=== Texto fornecido ===

Os números oficiais divulgado semanalmente pela Secretaria de Segurança Pública de SC endossam a denúncia. De janeiro a maio de 2020 houve um aumento de 40% no número de mortes pela polícia no estado, em relação ao mesmo período de 2010, 54 contra 38. Por isso, uma das principais reivindicações do protesto é a desmilitarização da polícia que age como se estivesse em guerra permanente contra essa população. Outras comunidades, como o Monte Cristo, também tem denunciado esse tipo de violência.

“Estamos aqui no pé do Morro do Mocotó, todos aqui acompanharam chacina, o genocídio que essa população está sofrendo. A polícia entra e acha que é dona. Então quem criticou o nosso ato dizendo que não era legítimo que era maioria branca que estava construindo. E para nós esquerda, enquanto a pauta não for racial centralizada não vai haver mudança. Somos metade da população, a pauta racial é central: quem mais morre é a gente, quem é mais criminalizada somos nós. Esquerda acorda!”, afirmou Chaiane Guterres do Coletivo Negro Magali e da Frente da Juventudade Negra Anticapitalista (Frejuna).

=== Trechos de dados ===

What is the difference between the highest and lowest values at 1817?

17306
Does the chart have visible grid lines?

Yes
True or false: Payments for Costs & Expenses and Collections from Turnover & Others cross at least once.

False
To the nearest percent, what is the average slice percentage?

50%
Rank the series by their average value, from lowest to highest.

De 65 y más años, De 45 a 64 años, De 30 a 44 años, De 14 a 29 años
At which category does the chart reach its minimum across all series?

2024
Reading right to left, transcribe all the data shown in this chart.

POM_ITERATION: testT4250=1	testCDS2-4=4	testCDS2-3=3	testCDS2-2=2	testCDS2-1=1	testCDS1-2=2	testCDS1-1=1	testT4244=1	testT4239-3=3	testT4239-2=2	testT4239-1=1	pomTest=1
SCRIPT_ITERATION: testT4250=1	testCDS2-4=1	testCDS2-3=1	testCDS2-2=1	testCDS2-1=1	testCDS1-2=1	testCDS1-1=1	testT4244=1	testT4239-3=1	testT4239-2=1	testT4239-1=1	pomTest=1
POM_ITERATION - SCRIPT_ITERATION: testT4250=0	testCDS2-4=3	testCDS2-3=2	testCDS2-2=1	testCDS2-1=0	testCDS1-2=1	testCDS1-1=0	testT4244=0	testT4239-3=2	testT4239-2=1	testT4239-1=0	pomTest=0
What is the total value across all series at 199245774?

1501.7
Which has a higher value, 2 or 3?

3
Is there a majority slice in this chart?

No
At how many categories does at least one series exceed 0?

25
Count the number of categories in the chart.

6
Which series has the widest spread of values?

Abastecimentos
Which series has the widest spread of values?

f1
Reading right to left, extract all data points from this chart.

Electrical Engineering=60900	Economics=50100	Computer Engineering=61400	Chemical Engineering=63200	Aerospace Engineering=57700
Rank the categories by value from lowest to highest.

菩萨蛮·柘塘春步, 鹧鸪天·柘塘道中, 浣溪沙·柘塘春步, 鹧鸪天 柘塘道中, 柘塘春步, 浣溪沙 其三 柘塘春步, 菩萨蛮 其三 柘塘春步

===

• Lista de atividades:
[1] Reproduza o trecho do texto sobre a violência policial que começa em "Os números oficiais" e segue até "tipo de violência.".
[2] Retome o texto sobre a violência policial a partir do ponto em que ele termina.
As linhas são um material à parte, sem ligação com o texto sobre a violência policial.

• Respostas por tarefa:
[1]
Os números oficiais divulgado semanalmente pela Secretaria de Segurança Pública de SC endossam a denúncia. De janeiro a maio de 2020 houve um aumento de 40% no número de mortes pela polícia no estado, em relação ao mesmo período de 2010, 54 contra 38. Por isso, uma das principais reivindicações do protesto é a desmilitarização da polícia que age como se estivesse em guerra permanente contra essa população. Outras comunidades, como o Monte Cristo, também tem denunciado esse tipo de violência.

[2]
Foto: @OdaraCris

Praticamente todas as pessoas usaram máscaras no ato e durante todo o trajeto as/os organizadoras/es limpavam as mãos e microfone com álcool. Pessoas negras estão morrendo por Covid-19 em maior proporção do que brancas, por isso entre as reivindicações do ato estão a disponibilização de teste de Covid-19 para as periferias da cidade. As organizações que construíram o ato ponderaram sobre a preocupação com a contaminação, mas diante das violências e negligências direcionadas à população negra não foi possível adiar.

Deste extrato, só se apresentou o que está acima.